DATOS PARA ANALIZAR:
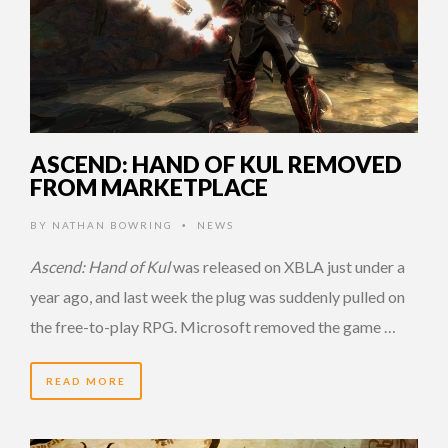
ASCEND: HAND OF KUL REMOVED
FROM MARKETPLACE
BY
NATHAN BOWRING
NEWS
•
Ascend: Hand of Kul
was released on XBLA just under a
year ago, and last week the plug was suddenly pulled on
the free-to-play RPG. Microsoft removed the game …
READ MORE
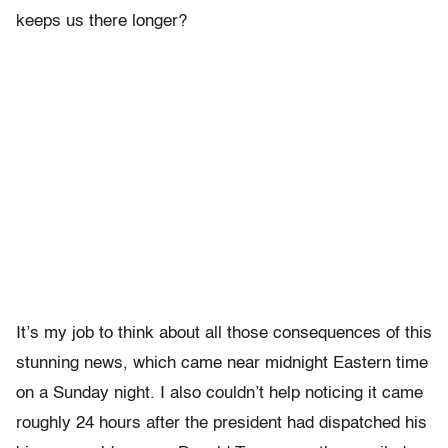
keeps us there longer?
It’s my job to think about all those consequences of this
stunning news, which came near midnight Eastern time
on a Sunday night. I also couldn’t help noticing it came
roughly 24 hours after the president had dispatched his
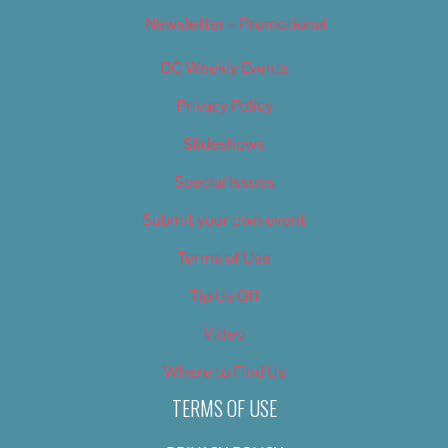
Newsletter – Promotional
OC Weekly Events
Privacy Policy
Slideshows
Special Issues
Submit your own event
Terms of Use
Tip Us Off
Video
Where to Find Us
TERMS OF USE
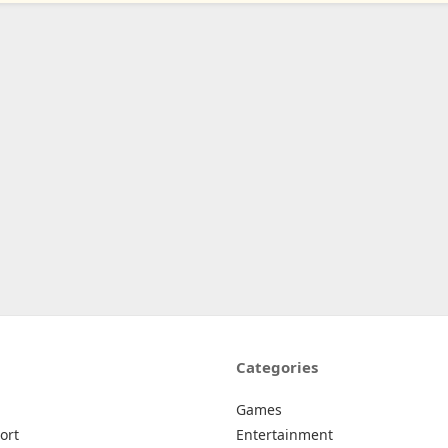
Categories
Games
ort
Entertainment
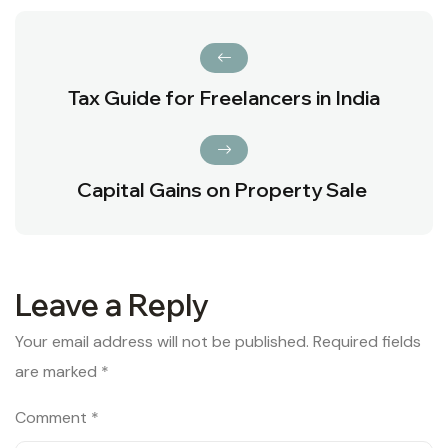
Tax Guide for Freelancers in India
Capital Gains on Property Sale
Leave a Reply
Your email address will not be published.
Required fields
are marked
*
Comment
*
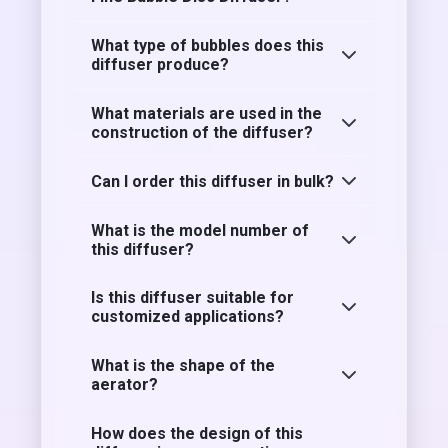
What type of bubbles does this
diffuser produce?
What materials are used in the
construction of the diffuser?
Can I order this diffuser in bulk?
What is the model number of
this diffuser?
Is this diffuser suitable for
customized applications?
What is the shape of the
aerator?
How does the design of this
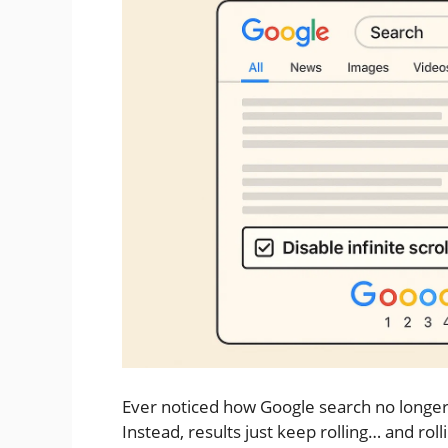
Ever noticed how Google search no longer g
Instead, results just keep rolling… and rol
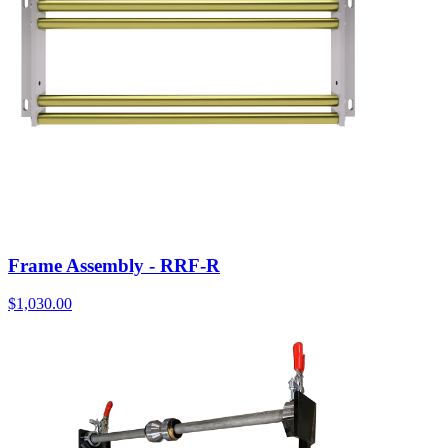
Frame Assembly - RRF-R
$
1,030.00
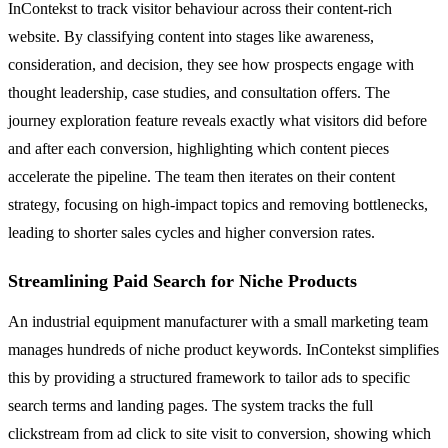
InContekst to track visitor behaviour across their content-rich
website. By classifying content into stages like awareness,
consideration, and decision, they see how prospects engage with
thought leadership, case studies, and consultation offers. The
journey exploration feature reveals exactly what visitors did before
and after each conversion, highlighting which content pieces
accelerate the pipeline. The team then iterates on their content
strategy, focusing on high-impact topics and removing bottlenecks,
leading to shorter sales cycles and higher conversion rates.
Streamlining Paid Search for Niche Products
An industrial equipment manufacturer with a small marketing team
manages hundreds of niche product keywords. InContekst simplifies
this by providing a structured framework to tailor ads to specific
search terms and landing pages. The system tracks the full
clickstream from ad click to site visit to conversion, showing which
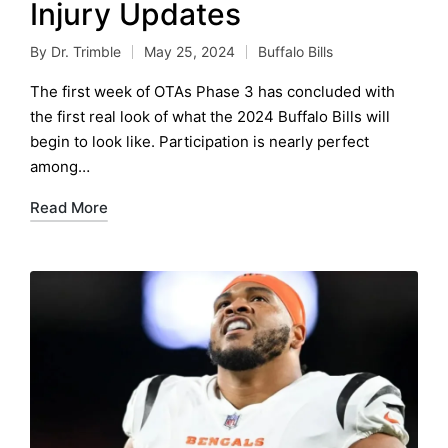
Injury Updates
By
Dr. Trimble
May 25, 2024
Buffalo Bills
Posted
Posted
by
in
The first week of OTAs Phase 3 has concluded with
the first real look of what the 2024 Buffalo Bills will
begin to look like. Participation is nearly perfect
among…
Read More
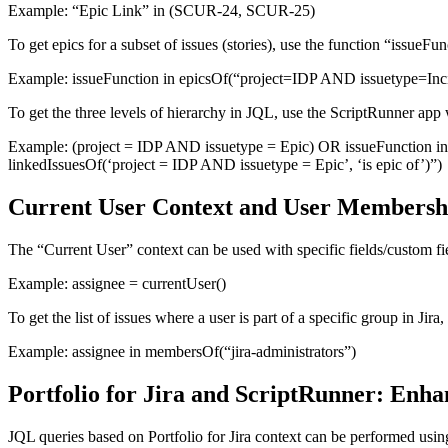
Example:
“Epic Link” in (SCUR-24, SCUR-25)
To get epics for a subset of issues (stories), use the function “issueF
Example:
issueFunction in epicsOf(“project=IDP AND issuetype=Inc
To get the three levels of hierarchy in JQL, use the ScriptRunner app
Example:
(project = IDP AND issuetype = Epic) OR issueFunction in 
linkedIssuesOf(‘project = IDP AND issuetype = Epic’, ‘is epic of’)”)
Current User Context and User Membership
The “Current User” context can be used with specific fields/custom fi
Example:
assignee = currentUser()
To get the list of issues where a user is part of a specific group in 
Example:
assignee in membersOf(“jira-administrators”)
Portfolio for Jira and ScriptRunner: Enha
JQL queries based on Portfolio for Jira context can be performed usin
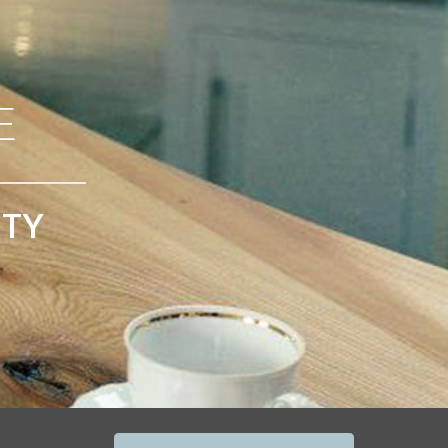
E
ITY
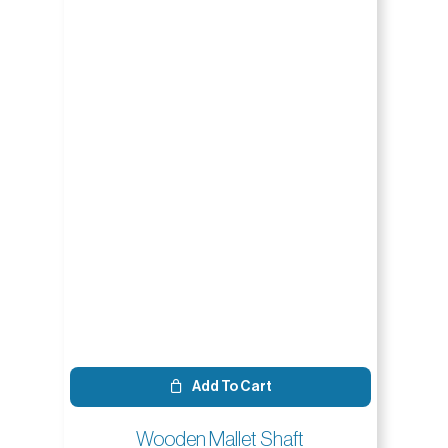
Add To Cart
Wooden Mallet Shaft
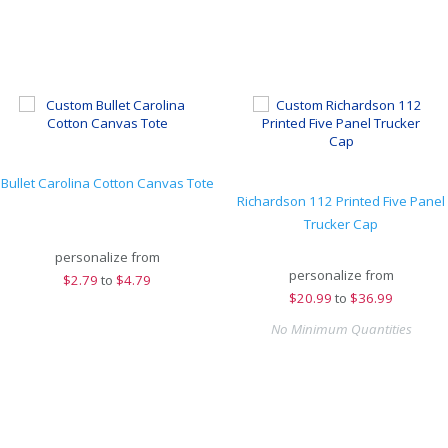
Bullet Carolina Cotton Canvas Tote
Richardson 112 Printed Five Panel
Trucker Cap
personalize from
personalize from
$
2.79
to
$4.79
$
20.99
to
$36.99
No Minimum Quantities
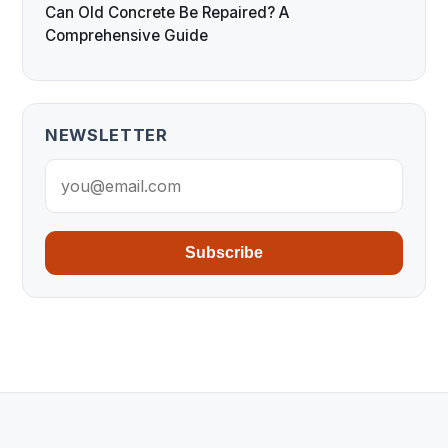
Can Old Concrete Be Repaired? A
Comprehensive Guide
NEWSLETTER
Subscribe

TRABAJO SOLICITADO:
Transcribe sin cambios las líneas que van desde la que contiene "InContekst to track" hasta la que contiene "search terms and", ambas incluidas.

EJERCICIO RESUELTO:
InContekst to track visitor behaviour across their content-rich
website. By classifying content into stages like awareness,
consideration, and decision, they see how prospects engage with
thought leadership, case studies, and consultation offers. The
journey exploration feature reveals exactly what visitors did before
and after each conversion, highlighting which content pieces
accelerate the pipeline. The team then iterates on their content
strategy, focusing on high-impact topics and removing bottlenecks,
leading to shorter sales cycles and higher conversion rates.
Streamlining Paid Search for Niche Products
An industrial equipment manufacturer with a small marketing team
manages hundreds of niche product keywords. InContekst simplifies
this by providing a structured framework to tailor ads to specific
search terms and landing pages. The system tracks the full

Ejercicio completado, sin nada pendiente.